**TASK TO CARRY OUT**.
Copy every entry below exactly as it appears, leaving out the images.

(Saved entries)

------------------------------------------------

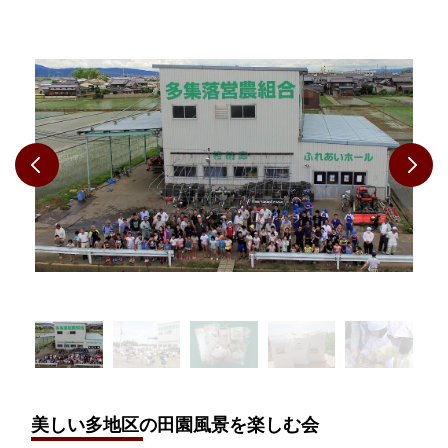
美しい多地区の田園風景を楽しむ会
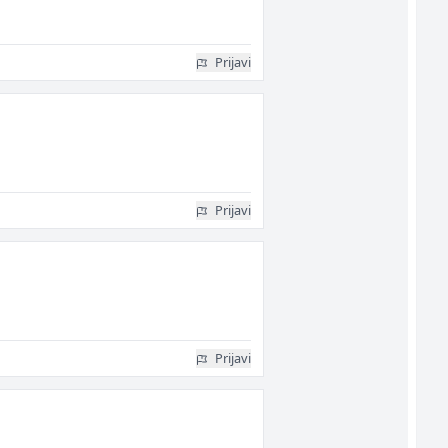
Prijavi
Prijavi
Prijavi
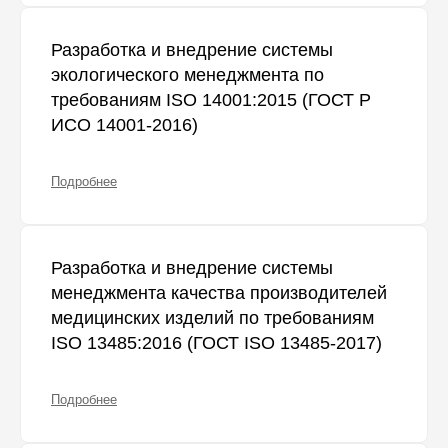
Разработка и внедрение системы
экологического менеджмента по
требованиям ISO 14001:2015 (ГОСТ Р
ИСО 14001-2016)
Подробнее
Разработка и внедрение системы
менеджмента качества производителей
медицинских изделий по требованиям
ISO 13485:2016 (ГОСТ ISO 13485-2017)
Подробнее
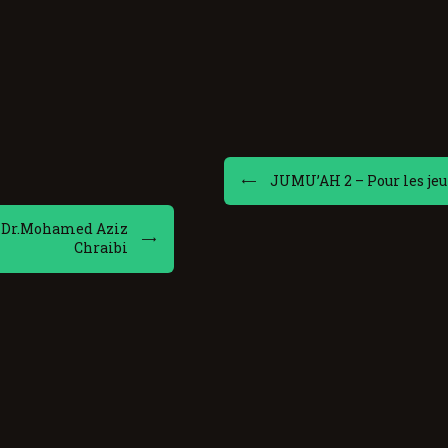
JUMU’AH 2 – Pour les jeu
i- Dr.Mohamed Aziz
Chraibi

------------------------------------------------

**ANSWER SPACE**.
美しい多地区の田園風景を楽しむ会
Prijavi
Prijavi
Prijavi
Разработка и внедрение системы
экологического менеджмента по
требованиям ISO 14001:2015 (ГОСТ Р
ИСО 14001-2016)
Подробнее
Разработка и внедрение системы
менеджмента качества производителей
медицинских изделий по требованиям
ISO 13485:2016 (ГОСТ ISO 13485-2017)
Подробнее
JUMU’AH 2 – Pour les jeu
i- Dr.Mohamed Aziz
Chraibi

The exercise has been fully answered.